Intervention de Christian Eckert

Réunion du 21 novembre 2014 à 14h30
Loi de finances pour 2015 — Article additionnel après l'article 3

Christian Eckert, secrétaire d'État :

Monsieur le sénateur, vous proposez de différer au 1er janvier 2013 l’entrée en vigueur du mécanisme de report d’imposition des plus-values réalisées par les contribuables lors d’une opération d’apport de titres à une société qu’ils contrôlent.

Vous cherchez ainsi à corriger les effets de l’entrée en vigueur d’une mesure anti-abus, à savoir le mécanisme dit d’apport-cession et la réforme des gains de cession des valeurs mobilières.

A priori, je ne suis pas favorable à votre proposition. J’ai été saisi, comme vous, du cas que vous évoquez. Peut-être certains autres de vos collègues l’ont-ils été également. Mes services ont été informés de cette situation, qui leur a été signalée au cours de la consultation publique sur l’instruction administrative relative à la récente réforme du régime des gains de cession de valeurs mobilières.

Cette situation résulte de l’application des textes adoptés par le Parlement. La manière dont vous la présentez la fait apparaître comme particulièrement choquante et portant atteinte au principe d’égalité devant l’impôt : je ne partage pas votre analyse.

Je voudrais tout d’abord revenir sur la réalité de l’ampleur de ce problème. Les opérations pouvant être traitées fiscalement de la manière telle que vous la décrivez sont les seules opérations d’apport à une société contrôlée par le contribuable ayant eu lieu entre le 14 novembre 2012 et le 1er janvier 2013, soit pendant un mois et demi.

Je rappelle également que les opérations de fusion de société donnant lieu à échanges de titres n’entrent pas dans le champ de la mesure anti-abus, mais donnent lieu à un sursis d’imposition.

Dès lors, les contribuables qui ont réalisé sur cette période ces opérations bien spécifiques savaient qu’ils entraient dans un dispositif particulier de taxation, qui aurait un impact sur les règles applicables à leur opération.

Je ne veux pas dire qu’ils pouvaient anticiper l’ensemble des règles qui leur seraient applicables, mais ils n’étaient pas non plus totalement démunis. Surtout, de combien de contribuables parlons-nous ? Je sais qu’il y a eu une certaine agitation autour de cette question, que des courriers types ont circulé. J’en ai reçu, mes services aussi. Toutefois, je ne voudrais pas que nous légiférions sur un cas particulier. Je ne suis en effet absolument pas convaincu de l’opportunité de décaler l’entrée en vigueur du dispositif dit d’apport-cession.

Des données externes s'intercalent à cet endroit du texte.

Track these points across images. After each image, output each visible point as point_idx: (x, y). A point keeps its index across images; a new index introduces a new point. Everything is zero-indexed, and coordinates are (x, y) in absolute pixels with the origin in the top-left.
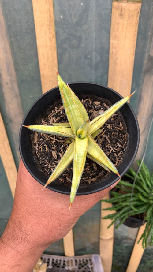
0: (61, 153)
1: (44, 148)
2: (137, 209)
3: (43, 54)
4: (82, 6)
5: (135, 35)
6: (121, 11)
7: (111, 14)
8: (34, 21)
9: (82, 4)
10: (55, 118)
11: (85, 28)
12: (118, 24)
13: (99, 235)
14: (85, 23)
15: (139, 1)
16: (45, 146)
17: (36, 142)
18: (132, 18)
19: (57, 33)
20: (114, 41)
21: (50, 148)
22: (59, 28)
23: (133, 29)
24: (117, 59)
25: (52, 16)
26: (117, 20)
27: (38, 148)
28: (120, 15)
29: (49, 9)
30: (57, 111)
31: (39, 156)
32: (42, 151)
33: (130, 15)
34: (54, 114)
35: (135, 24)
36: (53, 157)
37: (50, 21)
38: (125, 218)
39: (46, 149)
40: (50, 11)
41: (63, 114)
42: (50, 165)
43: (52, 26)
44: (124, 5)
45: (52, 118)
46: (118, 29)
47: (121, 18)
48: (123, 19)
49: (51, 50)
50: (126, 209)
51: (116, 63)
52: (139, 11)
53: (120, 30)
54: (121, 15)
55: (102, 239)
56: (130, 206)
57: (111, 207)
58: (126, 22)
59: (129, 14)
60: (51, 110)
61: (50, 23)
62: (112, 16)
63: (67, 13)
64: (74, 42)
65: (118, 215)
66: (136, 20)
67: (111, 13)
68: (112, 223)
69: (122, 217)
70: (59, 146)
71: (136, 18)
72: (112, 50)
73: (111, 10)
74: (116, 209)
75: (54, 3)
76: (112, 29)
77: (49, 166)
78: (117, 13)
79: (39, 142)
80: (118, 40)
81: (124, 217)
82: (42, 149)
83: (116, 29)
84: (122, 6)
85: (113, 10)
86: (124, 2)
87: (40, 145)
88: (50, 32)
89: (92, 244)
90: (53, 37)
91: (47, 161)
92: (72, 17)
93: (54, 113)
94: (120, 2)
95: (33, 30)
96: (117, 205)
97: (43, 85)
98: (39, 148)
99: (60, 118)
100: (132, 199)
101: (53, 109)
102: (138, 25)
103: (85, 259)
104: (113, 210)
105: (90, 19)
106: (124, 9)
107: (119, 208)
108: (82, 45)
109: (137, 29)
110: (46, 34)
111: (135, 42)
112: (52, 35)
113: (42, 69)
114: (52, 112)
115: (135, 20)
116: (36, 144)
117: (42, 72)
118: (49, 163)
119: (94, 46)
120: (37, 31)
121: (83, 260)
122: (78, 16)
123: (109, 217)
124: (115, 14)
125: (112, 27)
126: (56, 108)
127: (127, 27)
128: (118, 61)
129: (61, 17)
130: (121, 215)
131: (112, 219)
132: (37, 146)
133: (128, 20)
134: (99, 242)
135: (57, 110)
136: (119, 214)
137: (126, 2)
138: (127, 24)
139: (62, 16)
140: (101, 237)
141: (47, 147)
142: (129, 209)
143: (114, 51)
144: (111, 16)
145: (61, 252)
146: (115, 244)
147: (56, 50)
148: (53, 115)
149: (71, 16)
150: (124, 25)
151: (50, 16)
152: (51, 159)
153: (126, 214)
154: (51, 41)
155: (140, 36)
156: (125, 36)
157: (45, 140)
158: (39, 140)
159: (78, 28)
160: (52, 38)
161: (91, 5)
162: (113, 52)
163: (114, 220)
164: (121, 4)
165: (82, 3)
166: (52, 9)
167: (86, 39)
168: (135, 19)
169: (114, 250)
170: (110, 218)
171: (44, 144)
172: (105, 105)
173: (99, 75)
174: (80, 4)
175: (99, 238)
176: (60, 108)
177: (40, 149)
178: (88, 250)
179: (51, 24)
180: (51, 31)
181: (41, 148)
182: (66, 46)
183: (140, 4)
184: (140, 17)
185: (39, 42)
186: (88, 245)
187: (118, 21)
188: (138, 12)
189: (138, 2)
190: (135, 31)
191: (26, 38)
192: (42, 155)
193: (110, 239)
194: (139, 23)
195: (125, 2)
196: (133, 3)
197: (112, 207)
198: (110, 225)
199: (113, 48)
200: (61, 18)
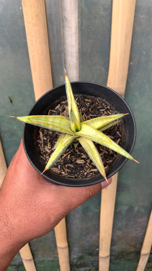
0: (82, 155)
1: (68, 168)
10: (46, 146)
16: (67, 166)
17: (59, 172)
21: (71, 162)
27: (65, 173)
30: (42, 142)
31: (73, 176)
32: (70, 171)
34: (43, 145)
36: (81, 164)
39: (71, 166)
41: (47, 138)
42: (87, 170)
45: (45, 149)
60: (38, 146)
70: (75, 154)
77: (87, 172)
79: (60, 169)
82: (69, 170)
87: (64, 170)
91: (82, 171)
93: (41, 145)
98: (66, 171)
99: (49, 142)
101: (38, 143)
114: (39, 147)
116: (61, 174)
118: (84, 170)
126: (38, 141)
132: (64, 173)
135: (40, 141)
141: (69, 165)
148: (43, 147)
152: (82, 167)
157: (62, 164)
158: (59, 169)
171: (65, 166)
172: (64, 102)
176: (41, 137)
177: (68, 172)
181: (67, 170)
192: (75, 173)
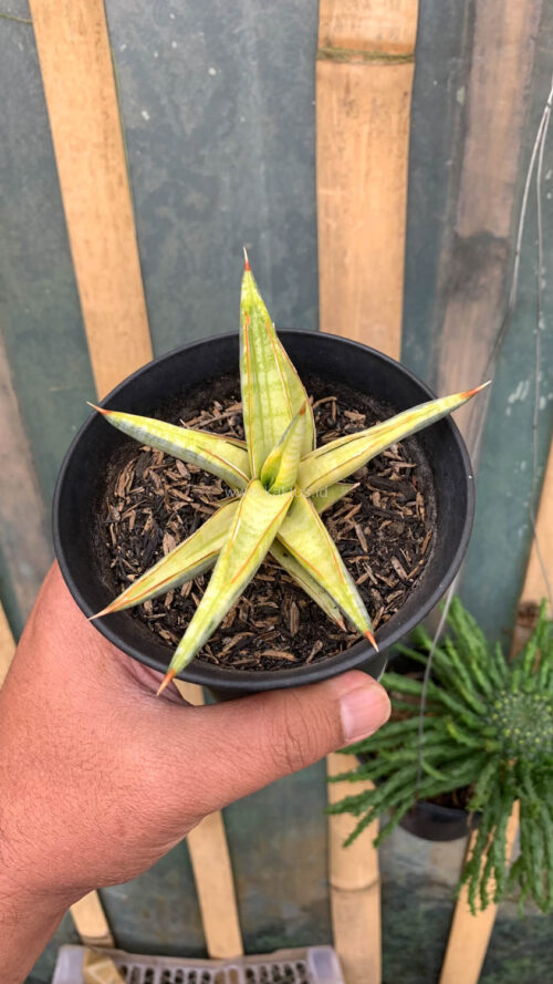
2: (444, 773)
3: (87, 242)
4: (211, 76)
5: (402, 167)
6: (348, 90)
7: (314, 103)
8: (49, 132)
9: (212, 71)
11: (228, 150)
12: (341, 134)
13: (327, 873)
14: (226, 135)
15: (404, 58)
18: (386, 113)
19: (131, 170)
20: (330, 192)
22: (138, 153)
23: (390, 150)
24: (345, 253)
25: (114, 112)
26: (335, 122)
28: (345, 105)
29: (101, 92)
33: (379, 102)
35: (399, 132)
37: (105, 132)
38: (405, 807)
40: (104, 99)
43: (113, 146)
44: (355, 70)
46: (341, 150)
47: (348, 114)
48: (356, 117)
49: (116, 228)
50: (406, 773)
51: (341, 267)
52: (409, 88)
53: (348, 152)
54: (348, 105)
55: (337, 889)
56: (416, 762)
57: (354, 771)
58: (366, 129)
59: (374, 101)
61: (106, 139)
62: (319, 108)
63: (164, 101)
64: (194, 198)
65: (379, 798)
66: (401, 118)
67: (314, 99)
68: (361, 827)
69: (393, 803)
71: (400, 112)
72: (324, 222)
73: (313, 88)
74: (372, 775)
75: (117, 72)
76: (319, 151)
78: (334, 98)
80: (344, 187)
81: (399, 805)
83: (334, 149)
84: (348, 75)
85: (321, 89)
86: (355, 60)
88: (107, 168)
89: (304, 909)
90: (120, 183)
92: (183, 117)
94: (340, 63)
95: (49, 163)
96: (374, 764)
97: (93, 346)
100: (423, 739)
102: (407, 137)
103: (281, 966)
104: (363, 779)
105: (243, 119)
106: (357, 84)
107: (381, 771)
108: (224, 208)
109: (406, 149)
110: (93, 173)
111: (404, 191)
112: (114, 178)
113: (86, 295)
115: (397, 120)
117: (87, 304)
119: (265, 210)
120: (63, 165)
121: (276, 968)
122: (200, 109)
123: (350, 806)
124: (328, 102)
125: (320, 143)
127: (369, 144)
128: (348, 260)
129: (145, 115)
130: (390, 796)
131: (357, 814)
133: (371, 121)
134: (328, 902)
136: (382, 793)
137: (360, 60)
138: (370, 134)
139: (149, 113)
140: (334, 881)
142: (416, 773)
143: (334, 225)
144: (314, 108)
145: (195, 944)
146: (385, 903)
147: (133, 227)
149: (176, 109)
150: (358, 136)
151: (106, 114)
153: (406, 794)
154: (112, 197)
155: (417, 174)
156: (367, 175)
159: (204, 152)
160: (116, 187)
161: (244, 74)
162: (328, 227)
163: (364, 815)
164: (345, 68)
165: (212, 66)
166: (110, 91)
167: (235, 188)
168: (395, 118)
169: (386, 928)
170: (350, 811)
173: (288, 308)
174: (207, 70)
175: (328, 885)
178: (290, 931)
179: (110, 141)
180: (113, 163)
182: (166, 211)
183: (410, 67)
184: (413, 110)
185: (71, 203)
186: (289, 911)
187: (339, 125)
188: (406, 94)
189: (402, 60)
190: (400, 157)
191: (25, 189)
193: (368, 888)
194: (412, 129)
195: (359, 63)
196: (387, 65)
197: (358, 768)
198: (353, 836)
199: (327, 215)
200: (143, 119)
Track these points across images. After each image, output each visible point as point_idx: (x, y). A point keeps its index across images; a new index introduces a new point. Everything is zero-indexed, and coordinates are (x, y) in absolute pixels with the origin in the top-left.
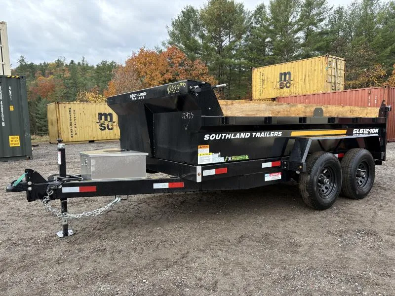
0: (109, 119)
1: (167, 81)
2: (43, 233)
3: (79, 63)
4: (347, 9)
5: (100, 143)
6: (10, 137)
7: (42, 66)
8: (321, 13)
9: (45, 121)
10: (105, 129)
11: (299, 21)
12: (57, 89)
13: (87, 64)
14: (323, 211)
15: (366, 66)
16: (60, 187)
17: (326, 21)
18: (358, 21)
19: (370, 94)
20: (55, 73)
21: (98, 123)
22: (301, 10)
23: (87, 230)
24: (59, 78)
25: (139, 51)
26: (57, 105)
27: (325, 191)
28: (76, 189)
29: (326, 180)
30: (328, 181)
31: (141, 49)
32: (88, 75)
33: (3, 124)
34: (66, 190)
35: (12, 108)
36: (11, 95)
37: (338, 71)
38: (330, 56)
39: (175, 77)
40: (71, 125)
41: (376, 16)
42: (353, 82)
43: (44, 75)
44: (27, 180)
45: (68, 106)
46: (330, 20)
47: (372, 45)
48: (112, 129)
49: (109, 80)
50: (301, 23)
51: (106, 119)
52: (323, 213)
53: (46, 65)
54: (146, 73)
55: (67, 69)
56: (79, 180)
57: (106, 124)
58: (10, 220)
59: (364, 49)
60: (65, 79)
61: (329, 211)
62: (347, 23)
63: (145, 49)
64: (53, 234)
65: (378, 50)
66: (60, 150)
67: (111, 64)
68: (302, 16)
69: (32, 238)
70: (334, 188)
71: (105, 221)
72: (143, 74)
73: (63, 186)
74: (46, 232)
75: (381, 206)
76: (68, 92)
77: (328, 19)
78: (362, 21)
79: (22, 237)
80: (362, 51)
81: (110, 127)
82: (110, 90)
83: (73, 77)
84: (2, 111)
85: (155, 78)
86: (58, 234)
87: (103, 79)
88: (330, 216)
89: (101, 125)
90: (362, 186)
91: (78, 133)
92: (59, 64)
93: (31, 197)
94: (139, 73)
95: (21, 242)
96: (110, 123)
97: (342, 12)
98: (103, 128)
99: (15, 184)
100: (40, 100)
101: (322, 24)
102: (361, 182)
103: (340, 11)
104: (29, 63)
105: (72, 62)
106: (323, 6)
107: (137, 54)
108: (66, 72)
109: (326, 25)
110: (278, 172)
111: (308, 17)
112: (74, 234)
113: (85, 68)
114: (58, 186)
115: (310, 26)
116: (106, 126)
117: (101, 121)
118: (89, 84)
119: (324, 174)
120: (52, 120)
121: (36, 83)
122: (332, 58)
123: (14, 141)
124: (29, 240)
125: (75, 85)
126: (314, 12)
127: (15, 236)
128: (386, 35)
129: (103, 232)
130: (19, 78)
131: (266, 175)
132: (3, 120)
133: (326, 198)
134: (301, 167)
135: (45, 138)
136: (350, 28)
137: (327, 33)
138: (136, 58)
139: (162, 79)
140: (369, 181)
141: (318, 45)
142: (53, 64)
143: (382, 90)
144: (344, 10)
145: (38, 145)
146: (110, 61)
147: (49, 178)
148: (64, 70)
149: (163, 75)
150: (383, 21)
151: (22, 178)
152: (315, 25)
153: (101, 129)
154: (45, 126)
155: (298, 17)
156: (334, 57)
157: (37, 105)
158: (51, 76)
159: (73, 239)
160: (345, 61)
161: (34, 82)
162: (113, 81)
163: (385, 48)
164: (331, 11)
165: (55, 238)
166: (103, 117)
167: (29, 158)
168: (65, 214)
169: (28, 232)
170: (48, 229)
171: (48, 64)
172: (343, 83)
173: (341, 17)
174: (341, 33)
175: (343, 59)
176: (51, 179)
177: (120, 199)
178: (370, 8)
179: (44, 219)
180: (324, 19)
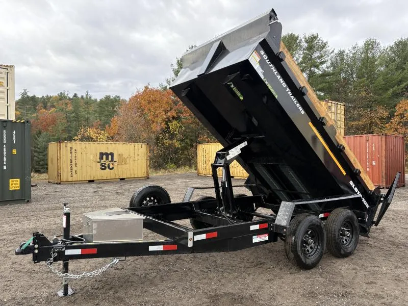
0: (110, 159)
1: (171, 119)
2: (45, 291)
3: (82, 96)
4: (348, 52)
5: (100, 183)
6: (10, 180)
7: (44, 99)
8: (322, 56)
9: (44, 155)
10: (105, 169)
11: (302, 63)
12: (58, 122)
13: (90, 98)
14: (308, 271)
15: (368, 107)
16: (64, 249)
17: (328, 64)
18: (359, 64)
19: (368, 140)
20: (57, 106)
21: (98, 162)
22: (303, 53)
23: (85, 289)
24: (61, 111)
25: (144, 88)
26: (59, 144)
27: (310, 250)
28: (78, 252)
29: (311, 241)
30: (312, 242)
31: (145, 87)
32: (91, 109)
33: (5, 168)
34: (69, 252)
35: (14, 152)
36: (14, 139)
37: (338, 116)
38: (329, 101)
39: (179, 114)
40: (71, 164)
41: (377, 60)
42: (356, 123)
43: (45, 108)
44: (34, 243)
45: (69, 145)
46: (332, 63)
47: (374, 88)
48: (112, 169)
49: (112, 116)
50: (304, 65)
51: (107, 159)
52: (308, 273)
53: (49, 98)
54: (149, 110)
55: (70, 102)
56: (81, 243)
57: (107, 164)
58: (14, 276)
59: (366, 91)
60: (66, 112)
61: (314, 270)
62: (349, 66)
63: (150, 87)
64: (55, 293)
65: (381, 92)
66: (65, 214)
67: (115, 98)
68: (304, 58)
69: (34, 297)
70: (319, 249)
71: (103, 279)
72: (146, 111)
73: (66, 249)
74: (48, 291)
75: (363, 265)
76: (69, 126)
77: (330, 61)
78: (363, 64)
79: (25, 296)
80: (364, 93)
81: (111, 167)
82: (112, 126)
83: (76, 111)
84: (5, 155)
85: (159, 115)
86: (58, 293)
87: (106, 113)
88: (314, 277)
89: (102, 165)
90: (347, 245)
91: (78, 172)
92: (62, 97)
93: (37, 259)
94: (143, 110)
95: (24, 301)
96: (111, 163)
97: (344, 55)
98: (103, 167)
99: (24, 247)
100: (40, 134)
101: (324, 66)
102: (346, 240)
103: (341, 54)
104: (32, 95)
105: (75, 95)
106: (324, 49)
107: (142, 91)
108: (68, 106)
109: (328, 68)
110: (265, 234)
111: (310, 59)
112: (74, 294)
113: (88, 102)
114: (61, 249)
115: (312, 68)
116: (107, 165)
117: (102, 161)
118: (92, 118)
119: (308, 234)
120: (52, 159)
121: (37, 116)
122: (332, 103)
123: (14, 184)
124: (32, 299)
125: (77, 118)
126: (316, 55)
127: (19, 294)
128: (388, 78)
129: (101, 291)
130: (24, 122)
131: (254, 237)
132: (5, 163)
133: (310, 258)
134: (285, 230)
135: (44, 176)
136: (352, 71)
137: (328, 74)
138: (140, 95)
139: (165, 117)
140: (354, 239)
141: (321, 86)
142: (56, 97)
143: (380, 137)
144: (345, 53)
145: (36, 185)
146: (114, 96)
147: (53, 241)
148: (66, 104)
149: (166, 112)
150: (384, 64)
151: (29, 241)
152: (317, 67)
153: (102, 169)
154: (43, 160)
155: (301, 59)
156: (334, 102)
157: (36, 139)
158: (53, 109)
159: (72, 299)
160: (344, 105)
161: (35, 115)
162: (116, 117)
163: (387, 90)
164: (332, 54)
165: (56, 297)
166: (104, 157)
167: (28, 201)
168: (66, 275)
169: (31, 290)
170: (49, 287)
171: (51, 97)
172: (343, 127)
173: (342, 60)
174: (343, 75)
175: (342, 104)
176: (56, 242)
177: (118, 260)
178: (371, 52)
179: (45, 276)
180: (325, 61)
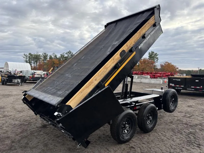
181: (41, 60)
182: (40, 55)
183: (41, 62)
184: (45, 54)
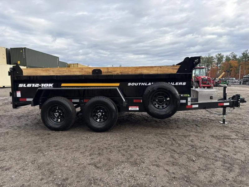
181: (214, 64)
182: (212, 57)
183: (214, 66)
184: (219, 55)
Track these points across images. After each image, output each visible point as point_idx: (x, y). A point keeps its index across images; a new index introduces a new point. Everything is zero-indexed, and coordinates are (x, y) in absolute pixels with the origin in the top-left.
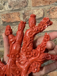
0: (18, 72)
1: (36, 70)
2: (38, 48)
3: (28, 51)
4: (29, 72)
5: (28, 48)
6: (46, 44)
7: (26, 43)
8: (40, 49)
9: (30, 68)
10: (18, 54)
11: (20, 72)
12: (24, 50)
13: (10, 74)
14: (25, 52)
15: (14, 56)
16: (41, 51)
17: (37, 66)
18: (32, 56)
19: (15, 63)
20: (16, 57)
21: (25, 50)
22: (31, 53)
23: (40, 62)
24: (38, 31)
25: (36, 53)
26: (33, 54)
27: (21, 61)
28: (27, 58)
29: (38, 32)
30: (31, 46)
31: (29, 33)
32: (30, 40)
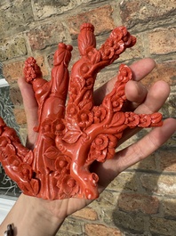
0: (61, 163)
1: (104, 153)
2: (106, 103)
3: (83, 112)
4: (89, 162)
5: (81, 104)
6: (123, 89)
7: (76, 92)
8: (112, 103)
9: (91, 152)
10: (60, 121)
11: (66, 163)
12: (72, 110)
13: (44, 170)
14: (74, 114)
15: (50, 126)
16: (113, 107)
17: (106, 145)
18: (93, 123)
19: (54, 144)
20: (55, 129)
21: (76, 110)
22: (91, 115)
23: (113, 135)
24: (101, 60)
25: (101, 114)
26: (96, 118)
27: (68, 137)
28: (82, 129)
29: (103, 62)
30: (88, 98)
31: (81, 67)
32: (86, 85)
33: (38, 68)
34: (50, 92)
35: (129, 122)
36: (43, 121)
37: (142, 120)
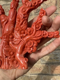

Je rappelle que ce dispositif s’applique aux opérations réalisées à partir du 14 novembre 2012, date de l’annonce de la mesure en conseil des ministres, afin, justement, d’éviter les comportements d’optimisation fiscale.

Cette entrée en vigueur anticipée, adoptée par la représentation nationale au regard de sa vocation anti-abus, comme l’ensemble des mesures de la lutte contre la fraude et l’optimisation fiscale et sociale de la troisième loi de finances pour 2012, a été jugée conforme à la Constitution. Revenir sur ce choix serait contraire à l’objectif, à savoir mettre fin à des schémas d’optimisation.

Par ailleurs, je nourris quelques doutes, s’agissant d’une question très technique, sur le plan juridique. En effet, votre proposition revient à décaler rétroactivement l’entrée en vigueur d’un régime d’imposition, ce qui, vous en conviendrez, est plutôt original.

Au surplus, avant d’assouplir la loi, il faudrait à tout le moins que nous nous assurions que la mesure envisagée permet, d’un point de vue pratique, de répondre à la question posée.

Vous l’aurez compris, je serais plus à l’aise, mesdames, messieurs les sénateurs, si, plutôt que d’agir sur le seul fondement d’un sentiment diffus, nous nous donnions le temps de l’analyse et de la réflexion.

Si vous retiriez votre amendement, monsieur le sénateur, nous pourrions en discuter de nouveau, si cela est nécessaire, au cours de l’examen du collectif budgétaire.

En effet, la mesure proposée, très technique, nécessite une évaluation complémentaire, pour que nous puissions en mesurer complètement l’impact et la pertinence. Je le répète, je ne suis pas opposé à ce que nous y revenions dans le cadre du collectif budgétaire – il n’est d’ailleurs pas trop tard. Selon moi, l’adoption, aujourd'hui, de cette mesure reviendrait à nous faire courir un risque.

Je demande donc le retrait de cet amendement. À défaut, je me verrai contraint d’émettre un avis défavorable.